Epitopes in the capsular polysaccharide and the porin OmpK36 receptors are required for bacteriophage infection of Klebsiella pneumoniae

To kill bacteria, bacteriophages (phages) must first bind to a receptor, triggering the release of the phage DNA into the bacterial cell. Many bacteria secrete polysaccharides that had been thought to shield bacterial cells from phage attack. We use a comprehensive genetic screen to distinguish that the capsule is not a shield but is instead a primary receptor enabling phage predation.
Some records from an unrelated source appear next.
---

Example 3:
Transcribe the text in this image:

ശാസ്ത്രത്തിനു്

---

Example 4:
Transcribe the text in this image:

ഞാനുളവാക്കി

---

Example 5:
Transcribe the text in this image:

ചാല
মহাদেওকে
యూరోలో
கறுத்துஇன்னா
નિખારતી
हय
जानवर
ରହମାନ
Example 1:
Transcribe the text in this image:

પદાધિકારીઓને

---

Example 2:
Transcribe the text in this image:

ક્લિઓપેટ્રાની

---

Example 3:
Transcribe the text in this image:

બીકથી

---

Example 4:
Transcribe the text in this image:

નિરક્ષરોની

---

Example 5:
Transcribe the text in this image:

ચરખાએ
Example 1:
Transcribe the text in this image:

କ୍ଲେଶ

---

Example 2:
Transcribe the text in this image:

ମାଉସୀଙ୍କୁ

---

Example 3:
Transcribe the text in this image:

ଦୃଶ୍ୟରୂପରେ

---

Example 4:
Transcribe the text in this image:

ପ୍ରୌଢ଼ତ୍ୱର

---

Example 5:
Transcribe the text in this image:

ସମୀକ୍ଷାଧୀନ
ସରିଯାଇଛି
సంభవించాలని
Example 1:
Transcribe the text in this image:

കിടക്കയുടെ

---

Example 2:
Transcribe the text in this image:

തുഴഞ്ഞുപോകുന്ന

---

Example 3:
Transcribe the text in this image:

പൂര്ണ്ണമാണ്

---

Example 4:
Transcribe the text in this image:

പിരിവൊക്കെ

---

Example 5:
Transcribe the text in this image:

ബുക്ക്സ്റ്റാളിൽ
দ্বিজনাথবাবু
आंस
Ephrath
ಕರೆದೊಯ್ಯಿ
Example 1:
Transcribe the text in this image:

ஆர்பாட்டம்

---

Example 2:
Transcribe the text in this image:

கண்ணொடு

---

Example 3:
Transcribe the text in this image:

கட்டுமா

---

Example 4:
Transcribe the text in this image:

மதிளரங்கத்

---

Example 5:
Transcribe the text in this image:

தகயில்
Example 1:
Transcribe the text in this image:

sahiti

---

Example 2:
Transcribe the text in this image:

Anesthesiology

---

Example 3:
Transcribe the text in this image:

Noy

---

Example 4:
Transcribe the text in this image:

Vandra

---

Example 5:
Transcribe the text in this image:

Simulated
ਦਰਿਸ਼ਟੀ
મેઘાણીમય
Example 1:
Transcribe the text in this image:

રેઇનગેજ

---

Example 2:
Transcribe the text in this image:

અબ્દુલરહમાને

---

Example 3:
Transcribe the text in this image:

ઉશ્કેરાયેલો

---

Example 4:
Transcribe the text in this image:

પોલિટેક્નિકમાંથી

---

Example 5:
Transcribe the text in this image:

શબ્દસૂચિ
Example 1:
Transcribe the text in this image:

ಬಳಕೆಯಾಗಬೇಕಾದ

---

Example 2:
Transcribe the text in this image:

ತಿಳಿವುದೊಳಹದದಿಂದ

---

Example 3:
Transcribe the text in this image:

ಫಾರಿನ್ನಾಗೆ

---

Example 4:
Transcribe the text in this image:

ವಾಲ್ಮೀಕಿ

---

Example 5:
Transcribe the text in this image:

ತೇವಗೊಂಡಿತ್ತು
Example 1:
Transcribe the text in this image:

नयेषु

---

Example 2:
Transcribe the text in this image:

Screening of a transposon library to select phage-resistant Klebsiella shows that the first receptor-binding event docks to saccharide epitopes in the capsule. We discover a second step of receptor binding, dictated by specific epitopes in an outer membrane protein. This additional and necessary event precedes phage DNA release to establish a productive infection. That such discrete epitopes dictate two essential binding events for phages has profound implications for under-standing the evolution of phage resistance and what dictates host range, two issues critically important to translating knowledge of phage biology into phage therapies.

Automated summary

To kill bacteria, bacteriophages (phages) rely on binding to specific receptors and releasing their DNA into the bacterium. Previous beliefs that the bacterial capsule shields cells from phage attack are challenged by a genetic screen. The study shows that the capsule is actually a primary receptor for phage predation, and a secondary receptor-binding event is required for productive infection.